Светлый фон

— Хватит пить, — сказала она. — Это не поможет.

Гена промолчал. Он действительно начал заметно хмелеть.

— Слушай, — резко сказала Вероника. — Брось ее, уйди. Помучитесь оба год, и пройдет. Ведь и любовь иногда, как человек, родится несчастливой.

— Нет, — сказал Гена обреченно. — Это мне в третий раз не надо было в загс идти. А теперь мы с ней уже навсегда одной веревочкой связаны. Искалечим друг друга. Это вы верно говорите.

Больше Веронике нечего было сказать Гене. Она уже не испытывала к нему ни жалости, ни интереса. И то, что она спустилась к нему, показалось ей глупым и бессмысленным. Надо было возвращаться обратно, в комнату на пятнадцатом этаже, садиться за стол, и работать, и ждать пяти часов. Но там — Саша. Она будет расспрашивать, о чем они говорили с Геной, и будет навязывать ей свои страдания и нечистые подробности своей семейной жизни.

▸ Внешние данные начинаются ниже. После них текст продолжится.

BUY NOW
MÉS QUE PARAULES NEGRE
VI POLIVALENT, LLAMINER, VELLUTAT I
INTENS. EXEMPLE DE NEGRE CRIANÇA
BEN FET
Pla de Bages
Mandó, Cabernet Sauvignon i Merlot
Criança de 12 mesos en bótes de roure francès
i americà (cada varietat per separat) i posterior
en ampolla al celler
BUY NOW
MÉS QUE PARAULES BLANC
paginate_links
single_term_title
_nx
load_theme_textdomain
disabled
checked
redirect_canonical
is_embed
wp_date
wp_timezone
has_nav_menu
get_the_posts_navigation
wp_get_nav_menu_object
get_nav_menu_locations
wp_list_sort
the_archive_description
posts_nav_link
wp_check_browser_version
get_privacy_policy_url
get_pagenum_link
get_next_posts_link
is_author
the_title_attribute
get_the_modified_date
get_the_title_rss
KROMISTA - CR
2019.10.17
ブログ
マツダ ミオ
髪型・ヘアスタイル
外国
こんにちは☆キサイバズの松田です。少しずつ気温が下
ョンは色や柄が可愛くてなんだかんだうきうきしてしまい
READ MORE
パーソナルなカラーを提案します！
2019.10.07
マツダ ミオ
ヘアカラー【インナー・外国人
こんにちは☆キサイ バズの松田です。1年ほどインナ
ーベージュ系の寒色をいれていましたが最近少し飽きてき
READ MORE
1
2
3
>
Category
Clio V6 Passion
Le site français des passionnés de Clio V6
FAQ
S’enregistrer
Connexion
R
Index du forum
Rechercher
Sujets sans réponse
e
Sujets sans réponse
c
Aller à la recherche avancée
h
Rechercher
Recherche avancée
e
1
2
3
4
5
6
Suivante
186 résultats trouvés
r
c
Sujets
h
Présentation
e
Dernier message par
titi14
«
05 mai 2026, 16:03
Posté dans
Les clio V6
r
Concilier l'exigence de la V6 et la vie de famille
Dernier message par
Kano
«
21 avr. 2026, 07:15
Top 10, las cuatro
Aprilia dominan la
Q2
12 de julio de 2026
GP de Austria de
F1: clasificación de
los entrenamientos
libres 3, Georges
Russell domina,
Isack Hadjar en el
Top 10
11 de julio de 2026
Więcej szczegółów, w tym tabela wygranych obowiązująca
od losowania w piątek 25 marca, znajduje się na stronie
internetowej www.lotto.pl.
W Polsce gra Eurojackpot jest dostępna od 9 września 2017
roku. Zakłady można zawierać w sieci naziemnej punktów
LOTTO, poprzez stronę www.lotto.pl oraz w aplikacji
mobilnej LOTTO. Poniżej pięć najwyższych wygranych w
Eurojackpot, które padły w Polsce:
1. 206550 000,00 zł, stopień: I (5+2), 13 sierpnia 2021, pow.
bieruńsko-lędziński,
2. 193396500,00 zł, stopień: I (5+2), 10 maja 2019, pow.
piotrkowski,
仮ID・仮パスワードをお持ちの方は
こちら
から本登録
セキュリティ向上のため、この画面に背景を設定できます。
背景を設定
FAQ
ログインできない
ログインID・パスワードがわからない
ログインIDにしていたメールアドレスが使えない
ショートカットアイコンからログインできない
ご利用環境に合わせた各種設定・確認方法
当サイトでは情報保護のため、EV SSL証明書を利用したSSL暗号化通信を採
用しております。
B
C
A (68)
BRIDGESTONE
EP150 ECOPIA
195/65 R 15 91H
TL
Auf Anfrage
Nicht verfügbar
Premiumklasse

— Я все сказала, что думала, Гена. И, наверное, ты прав: никто не должен вмешиваться в чужую любовь. Уходи, если тебе надо. Я тебя не держу.

Гена с заметным облегчением сразу же поднялся со стула. Кивнул Веронике и пошел к буфетной стойке, чтобы расплатиться с официанткой.

Веронике тоже надо было уходить. Но не было сил подняться. Она закрыла утомленные солнцем и мельканием машин глаза. И бесконечная жалость к самой себе вдруг охватила ее. В чем она виновата? Она никогда не была ни жадной, ни эгоистичной, всегда довольствовалась теми малыми радостями, которые ей давала жизнь. Было детство, была худая рыженькая девочка — дочь командира Красной Армии. Были в детстве военные городки в разных концах страны, похожие один на другой. И даже школьных подруг не сумела она приобрести за свою жизнь, потому что жили они на одном месте не более двух-трех лет. А когда пришла юность, началась война. Кому было хорошо в те годы? Потом — гибель отца и отчаяние мамы. Вот и мама прожила во вдовах больше тридцати лет. Десятилетия одиночества. Сейчас она стара, очень стара и одинока.

Почему раньше никогда не приходила в голову мысль, что мать одинока? Ее вечные вопросы: «Куда идешь?», «Когда придешь?» — только раздражали, и никогда не приходило в голову, что возникают они от одиночества, оттого, что утрата, случившаяся десятилетия назад, оказалась невосполнимой.

Она крепкий человек — мать. Она никогда не показывает своих страданий. А мир устроен так, что дети не возвращают родителям долгов. И вот сидит на даче одинокая старуха, и курит свои сигареты, и думает свои думы, а она, ее дочь, даже толком не знает, о чем эти думы.

А ведь маме, когда погиб отец, было столько же, сколько сейчас ей, Веронике. Но тогда девочке мать казалась уже старой. Родители всегда кажутся детям старыми, и почти невозможно сейчас вспомнить, какой мама была в молодости. Тогда она была необходима, без нее нельзя было прожить и дня, а теперь, если честно заглянуть себе в душу, она не так уже и нужна.